===== Information given

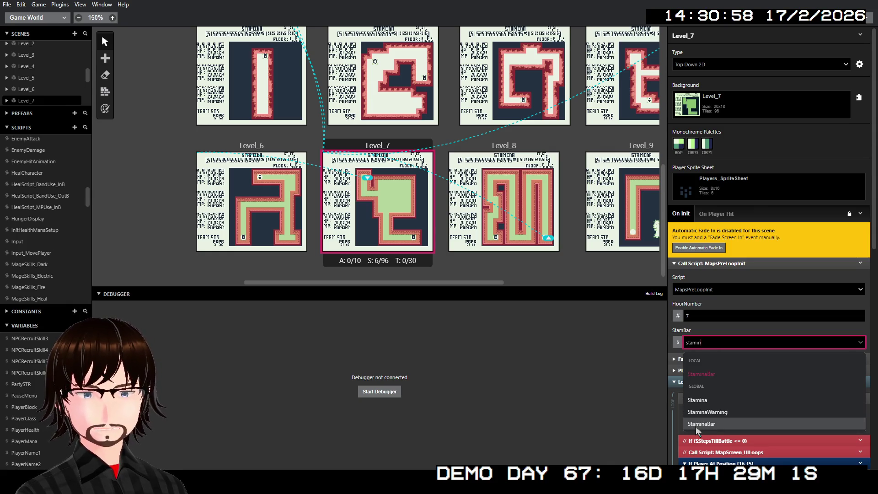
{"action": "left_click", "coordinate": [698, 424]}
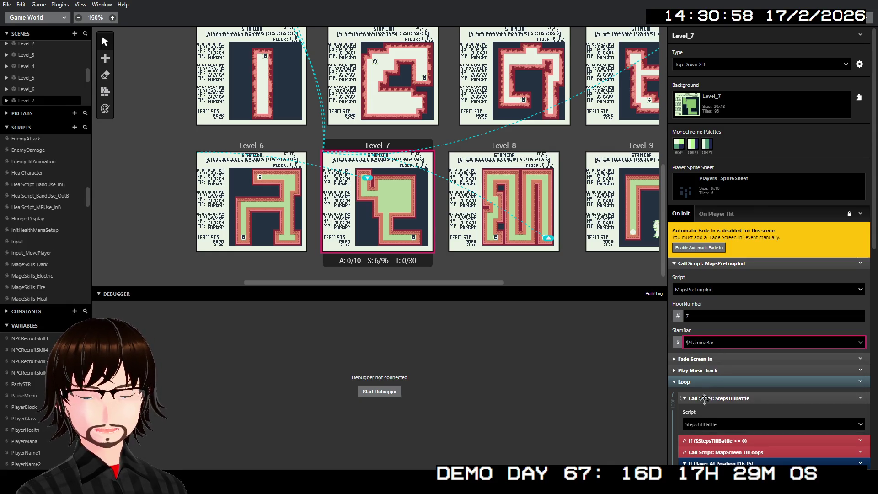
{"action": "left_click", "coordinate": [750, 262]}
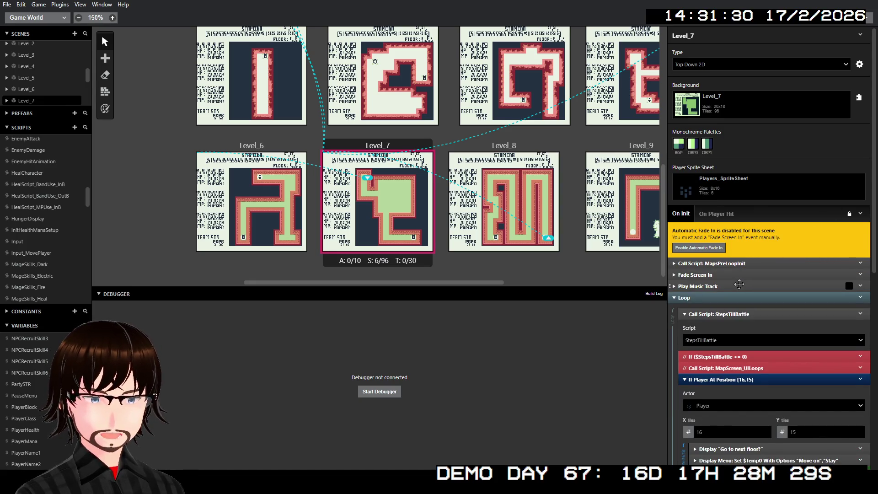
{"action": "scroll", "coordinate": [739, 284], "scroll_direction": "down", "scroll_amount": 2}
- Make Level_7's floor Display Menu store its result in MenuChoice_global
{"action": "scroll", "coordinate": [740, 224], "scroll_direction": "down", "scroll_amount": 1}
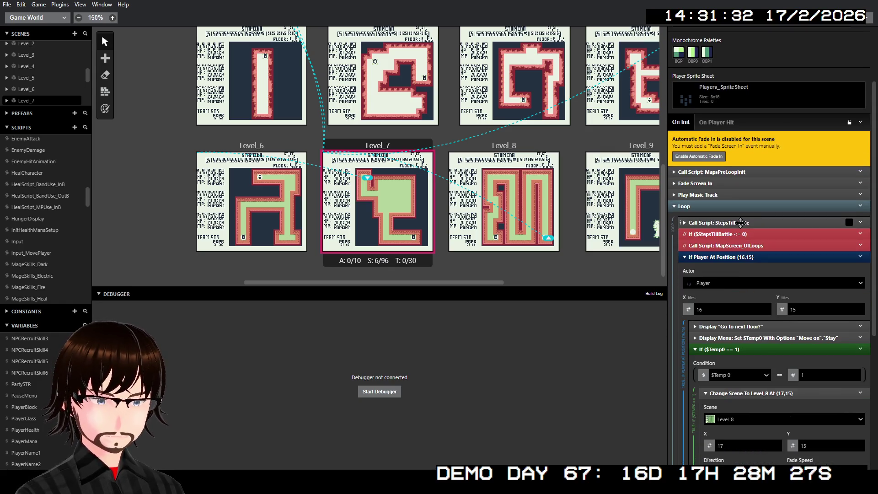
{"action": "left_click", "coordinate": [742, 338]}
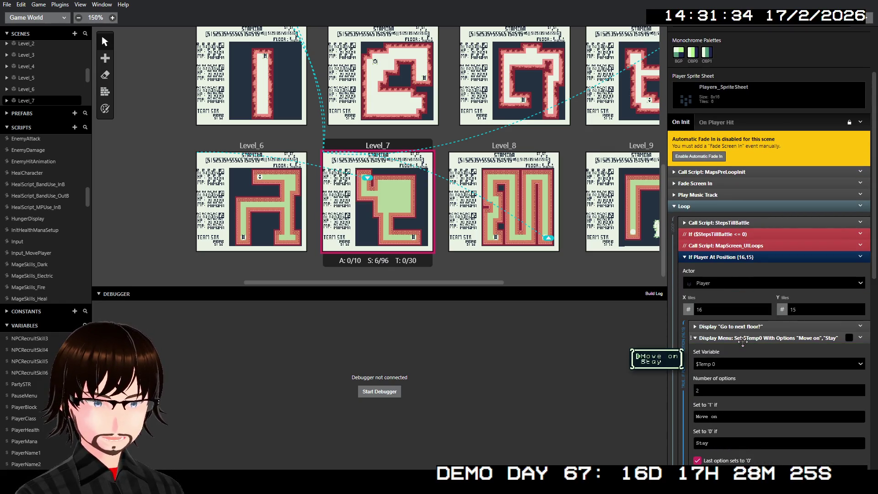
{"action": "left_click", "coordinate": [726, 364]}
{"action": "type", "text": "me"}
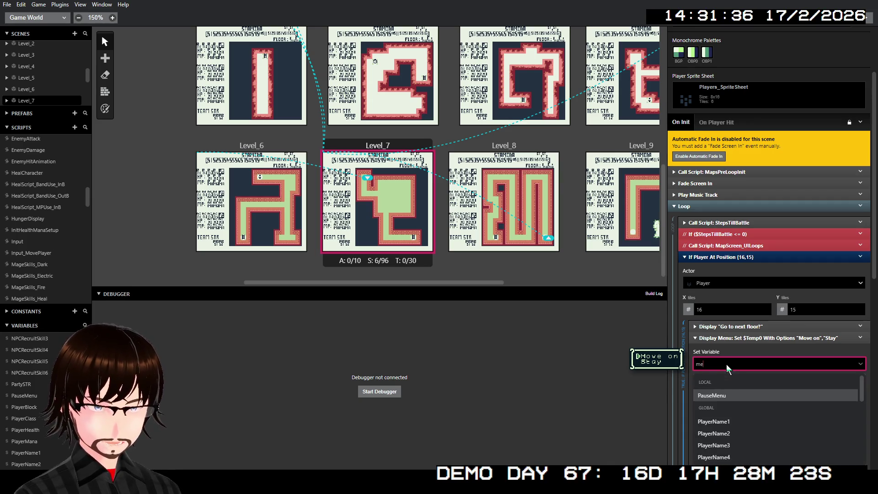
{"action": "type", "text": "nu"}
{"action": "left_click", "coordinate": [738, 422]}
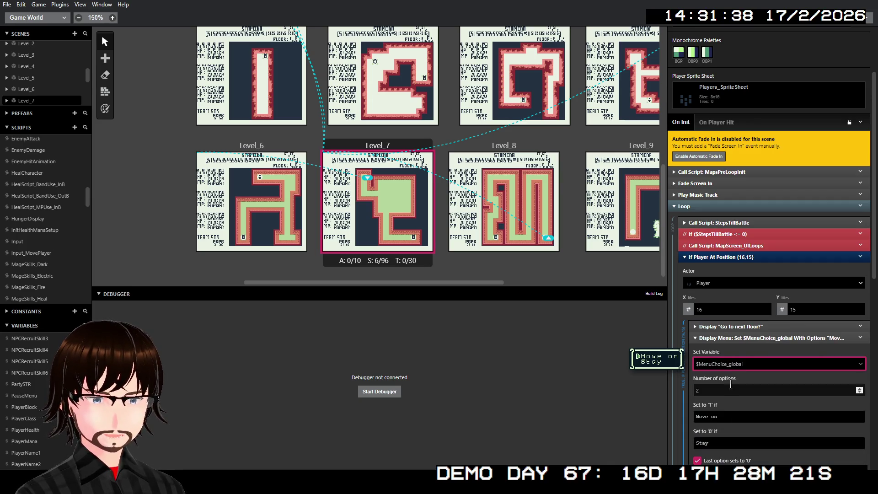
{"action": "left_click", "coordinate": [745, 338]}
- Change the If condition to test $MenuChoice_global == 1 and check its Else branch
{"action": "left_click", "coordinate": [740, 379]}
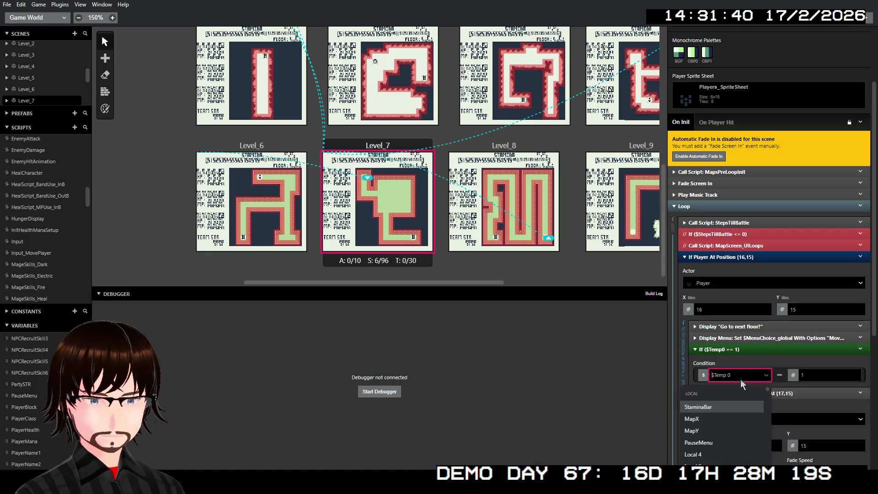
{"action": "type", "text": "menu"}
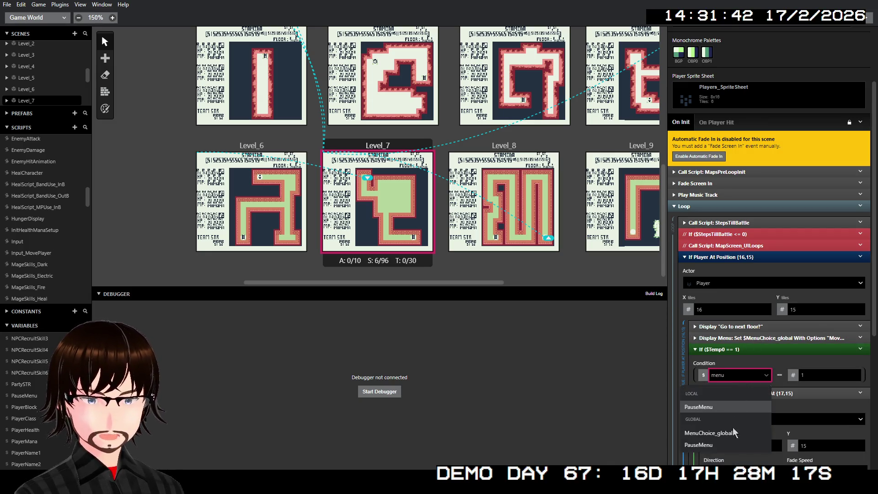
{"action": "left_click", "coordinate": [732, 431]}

==========

Problem:
After removing the pictures, restate the whole listing above word for word.

Output of the exercise:
{"action": "left_click", "coordinate": [698, 424]}
{"action": "left_click", "coordinate": [750, 262]}
{"action": "scroll", "coordinate": [739, 284], "scroll_direction": "down", "scroll_amount": 2}
- Make Level_7's floor Display Menu store its result in MenuChoice_global
{"action": "scroll", "coordinate": [740, 224], "scroll_direction": "down", "scroll_amount": 1}
{"action": "left_click", "coordinate": [742, 338]}
{"action": "left_click", "coordinate": [726, 364]}
{"action": "type", "text": "me"}
{"action": "type", "text": "nu"}
{"action": "left_click", "coordinate": [738, 422]}
{"action": "left_click", "coordinate": [745, 338]}
- Change the If condition to test $MenuChoice_global == 1 and check its Else branch
{"action": "left_click", "coordinate": [740, 379]}
{"action": "type", "text": "menu"}
{"action": "left_click", "coordinate": [732, 431]}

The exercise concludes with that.